The whole mess, the combined works of nearly 20 musicians, was mixed and recorded by Bill Lanham, a bassist and tech wizard who has worked as a touring backline technician for Don Henley, Boz Scaggs, Michael McDonald, Ted Nugent, Korn, Tears for Fears, and others.

The song features “pretty much everyone from the old Blue Cafe days,” said Cauble.

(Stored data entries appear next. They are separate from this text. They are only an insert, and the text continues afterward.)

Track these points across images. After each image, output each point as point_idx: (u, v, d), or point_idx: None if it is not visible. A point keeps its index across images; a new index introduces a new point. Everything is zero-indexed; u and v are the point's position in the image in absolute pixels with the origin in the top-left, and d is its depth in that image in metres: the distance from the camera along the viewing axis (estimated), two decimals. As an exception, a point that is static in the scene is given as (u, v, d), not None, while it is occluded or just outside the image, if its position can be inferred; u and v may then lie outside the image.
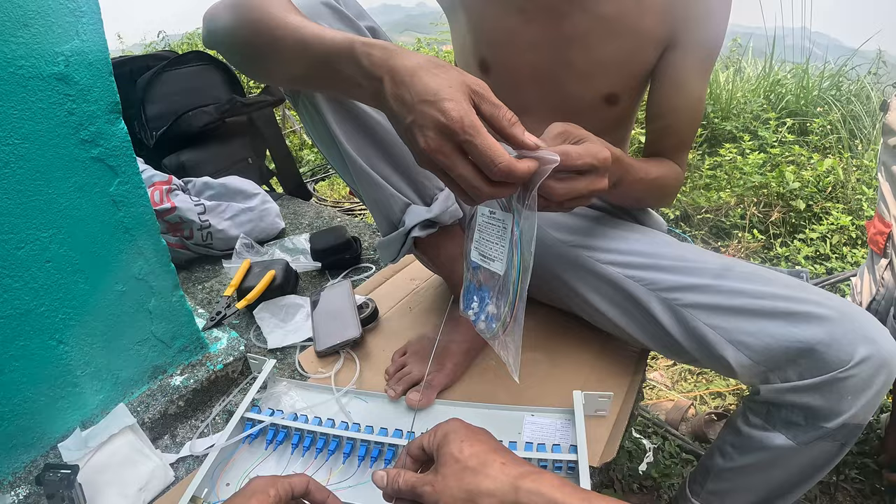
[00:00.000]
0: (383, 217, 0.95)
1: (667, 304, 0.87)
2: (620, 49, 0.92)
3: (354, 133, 0.87)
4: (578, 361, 1.02)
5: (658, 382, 1.81)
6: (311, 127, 0.92)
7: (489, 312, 0.72)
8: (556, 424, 0.88)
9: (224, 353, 1.04)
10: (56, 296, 0.81)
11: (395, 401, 0.95)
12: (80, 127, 0.79)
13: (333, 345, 1.06)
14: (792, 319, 0.77)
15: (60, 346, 0.84)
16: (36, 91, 0.73)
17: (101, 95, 0.80)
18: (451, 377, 0.98)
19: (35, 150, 0.75)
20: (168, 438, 0.95)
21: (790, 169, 2.76)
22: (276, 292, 1.23)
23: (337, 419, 0.89)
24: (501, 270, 0.68)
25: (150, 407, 0.94)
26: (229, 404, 1.00)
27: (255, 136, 2.02)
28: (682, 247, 0.94)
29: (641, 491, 1.39)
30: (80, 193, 0.81)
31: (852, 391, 0.74)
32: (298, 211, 1.87)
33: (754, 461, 0.86)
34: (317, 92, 0.85)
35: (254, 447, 0.88)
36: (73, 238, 0.82)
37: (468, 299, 0.77)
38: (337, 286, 1.20)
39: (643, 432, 1.56)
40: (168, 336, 0.98)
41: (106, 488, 0.82)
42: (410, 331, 1.13)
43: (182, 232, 1.44)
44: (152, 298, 0.94)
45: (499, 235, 0.69)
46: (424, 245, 0.97)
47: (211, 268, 1.51)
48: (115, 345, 0.91)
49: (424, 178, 0.93)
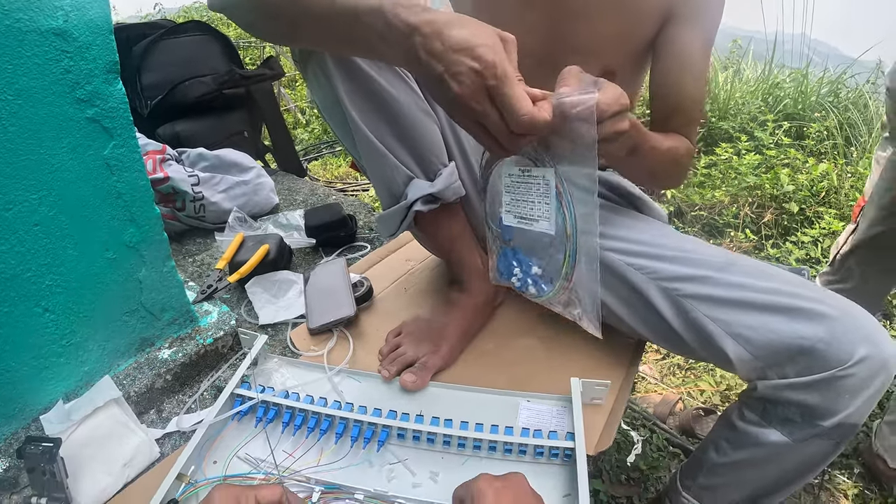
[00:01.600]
0: (385, 189, 0.94)
1: (667, 293, 0.86)
2: (619, 24, 0.91)
3: (363, 102, 0.85)
4: (575, 349, 1.01)
5: (647, 375, 1.81)
6: (319, 93, 0.89)
7: (537, 274, 0.71)
8: (553, 411, 0.87)
9: (214, 327, 1.02)
10: (43, 261, 0.79)
11: (389, 382, 0.94)
12: (77, 85, 0.76)
13: (327, 322, 1.05)
14: (794, 316, 0.77)
15: (46, 313, 0.81)
16: (32, 46, 0.71)
17: (99, 53, 0.77)
18: (446, 359, 0.97)
19: (28, 108, 0.72)
20: (154, 413, 0.93)
21: (785, 171, 2.77)
22: (269, 267, 1.21)
23: (329, 398, 0.87)
24: (551, 229, 0.67)
25: (137, 380, 0.91)
26: (218, 380, 0.98)
27: (252, 109, 1.98)
28: (684, 238, 0.93)
29: (629, 482, 1.39)
30: (73, 155, 0.78)
31: (850, 390, 0.74)
32: (293, 187, 1.84)
33: (748, 457, 0.85)
34: (337, 52, 0.82)
35: (243, 424, 0.86)
36: (64, 201, 0.79)
37: (506, 266, 0.76)
38: (331, 263, 1.18)
39: (631, 424, 1.56)
40: (157, 308, 0.95)
41: (89, 463, 0.79)
42: (405, 311, 1.11)
43: (174, 203, 1.41)
44: (143, 268, 0.91)
45: (540, 193, 0.67)
46: (425, 221, 0.96)
47: (203, 241, 1.48)
48: (102, 315, 0.88)
49: (429, 153, 0.91)
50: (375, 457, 0.80)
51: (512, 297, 1.12)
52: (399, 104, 0.86)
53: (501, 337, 1.06)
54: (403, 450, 0.81)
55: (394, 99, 0.86)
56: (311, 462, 0.78)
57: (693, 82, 0.95)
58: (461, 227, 1.00)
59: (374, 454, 0.80)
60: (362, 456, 0.80)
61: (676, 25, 0.92)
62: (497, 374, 0.96)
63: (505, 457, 0.80)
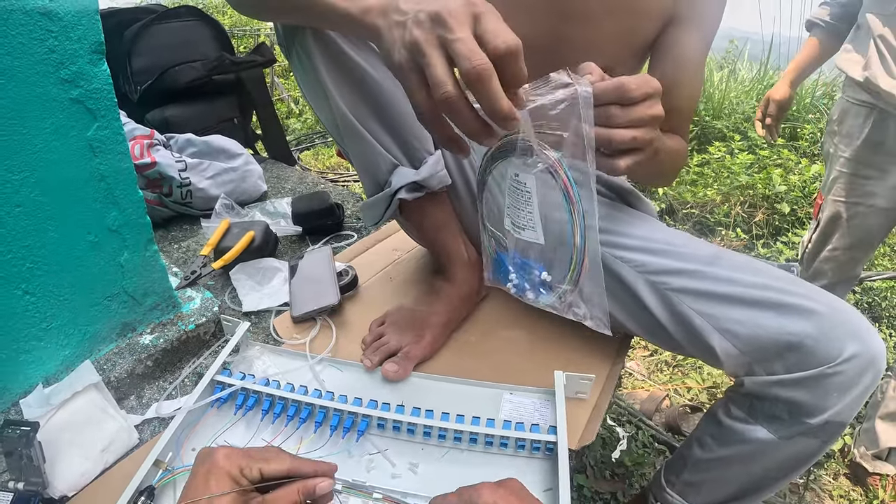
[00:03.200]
0: (369, 177, 0.93)
1: (654, 287, 0.86)
2: (620, 23, 0.90)
3: (347, 87, 0.84)
4: (559, 342, 1.01)
5: (634, 371, 1.81)
6: (303, 78, 0.89)
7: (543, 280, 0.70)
8: (536, 404, 0.86)
9: (197, 313, 1.01)
10: (24, 243, 0.78)
11: (371, 371, 0.93)
12: (61, 66, 0.75)
13: (310, 310, 1.04)
14: (782, 311, 0.76)
15: (26, 296, 0.80)
16: (17, 25, 0.69)
17: (85, 34, 0.76)
18: (429, 349, 0.96)
19: (11, 88, 0.71)
20: (134, 399, 0.92)
21: (777, 172, 2.78)
22: (255, 254, 1.20)
23: (310, 387, 0.87)
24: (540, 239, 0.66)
25: (117, 365, 0.90)
26: (200, 367, 0.97)
27: (242, 96, 1.96)
28: (673, 232, 0.93)
29: (613, 478, 1.39)
30: (56, 136, 0.77)
31: (838, 388, 0.73)
32: (282, 175, 1.83)
33: (733, 453, 0.85)
34: (313, 25, 0.81)
35: (222, 412, 0.85)
36: (46, 183, 0.78)
37: (500, 271, 0.75)
38: (317, 252, 1.17)
39: (617, 420, 1.56)
40: (139, 292, 0.94)
41: (67, 448, 0.79)
42: (390, 301, 1.10)
43: (161, 188, 1.39)
44: (125, 251, 0.90)
45: (524, 201, 0.65)
46: (410, 210, 0.95)
47: (189, 227, 1.46)
48: (83, 298, 0.87)
49: (414, 140, 0.90)
50: (355, 446, 0.80)
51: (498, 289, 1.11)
52: (383, 90, 0.85)
53: (486, 328, 1.05)
54: (383, 440, 0.81)
55: (378, 84, 0.84)
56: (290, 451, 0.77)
57: (691, 82, 0.95)
58: (447, 217, 0.99)
59: (354, 444, 0.80)
60: (341, 445, 0.79)
61: (678, 28, 0.91)
62: (480, 366, 0.96)
63: (486, 449, 0.80)
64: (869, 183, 1.51)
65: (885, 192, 1.49)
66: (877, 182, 1.49)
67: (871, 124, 1.45)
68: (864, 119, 1.46)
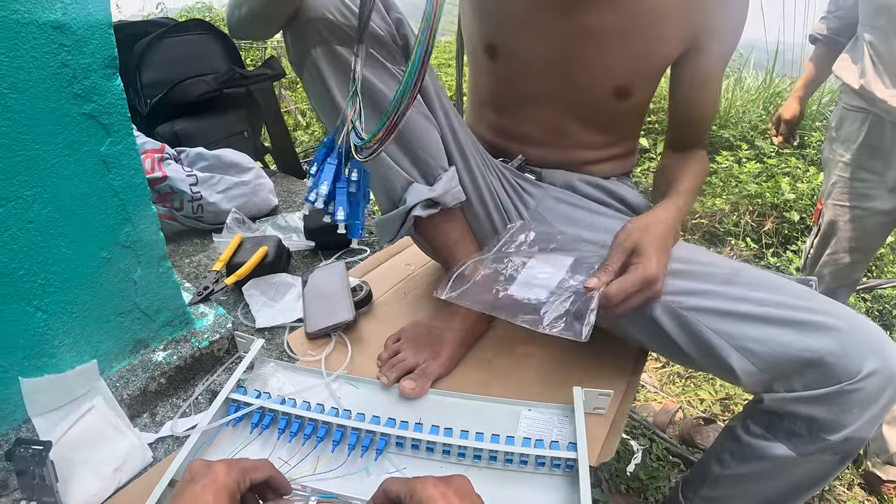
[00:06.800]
0: (384, 194, 0.92)
1: (669, 307, 0.84)
2: (637, 47, 0.92)
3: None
4: (575, 357, 0.99)
5: (647, 384, 1.79)
6: (315, 95, 0.88)
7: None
8: (554, 420, 0.85)
9: (210, 329, 1.00)
10: (37, 259, 0.77)
11: (388, 388, 0.92)
12: (74, 80, 0.74)
13: (325, 327, 1.03)
14: (801, 328, 0.76)
15: (38, 313, 0.79)
16: (29, 38, 0.69)
17: (98, 48, 0.75)
18: (446, 367, 0.95)
19: (23, 102, 0.70)
20: (147, 417, 0.91)
21: (786, 180, 2.77)
22: (267, 269, 1.19)
23: (326, 404, 0.85)
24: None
25: (130, 383, 0.89)
26: (213, 384, 0.96)
27: (252, 110, 1.96)
28: (687, 248, 0.92)
29: (628, 492, 1.38)
30: (69, 151, 0.76)
31: (858, 404, 0.73)
32: (292, 189, 1.82)
33: (752, 470, 0.84)
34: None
35: (238, 430, 0.84)
36: (59, 198, 0.77)
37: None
38: (330, 267, 1.16)
39: (631, 433, 1.55)
40: (152, 309, 0.93)
41: (80, 466, 0.77)
42: (404, 316, 1.09)
43: (172, 203, 1.39)
44: (138, 268, 0.89)
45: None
46: (424, 226, 0.94)
47: (200, 241, 1.46)
48: (95, 315, 0.86)
49: (428, 157, 0.90)
50: (373, 465, 0.78)
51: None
52: None
53: (501, 344, 1.04)
54: (402, 458, 0.80)
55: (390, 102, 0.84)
56: (307, 470, 0.76)
57: (711, 98, 1.00)
58: (461, 233, 0.98)
59: (372, 463, 0.78)
60: (360, 464, 0.78)
61: (700, 52, 0.94)
62: (497, 383, 0.94)
63: (506, 467, 0.78)
64: (867, 186, 1.54)
65: (882, 194, 1.53)
66: (874, 185, 1.53)
67: (867, 129, 1.50)
68: (861, 124, 1.51)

There’s guitarist Chris Hanlin from Bourbon Jones and the dibs, along with fellow dibs Brett Bixby and Chris Paul Overall; Mickey Way, from Mickey’s Big Mouth; Greg Mitchell, who plays with Mike Malone and Brophy Dale in the Brougham Blues Band; guitarist Pat Bostrom from Throw Rag; drummer Matt Hewitt; world-class bassist and luthier Greg Coates; and many others, including a bit from Christy Caldwell, owner of The Ordinarie bar and restaurant at 210 N. The Promenade in the space once occupied by the Blue Cafe.

The project took about two months, with much of the work (besides getting a bunch of musicians to turn their stuff in on time) involved with smoothing out the performances. “It was coming in in different formats and from different phones. “But in the end, everyone was excited about it,” said Cauble. “There were a lot of goosebump moments.” And a lot of memories. “These were people we used to let play in the backroom at the Blue, remember?”

The project was done under the name Long Beach United Music, and Cauble says that he and Hewitt and whoever else wants to get or stay on board, have plans to release more such projects and to perhaps start a non-profit organization to help out Long Beach musicians.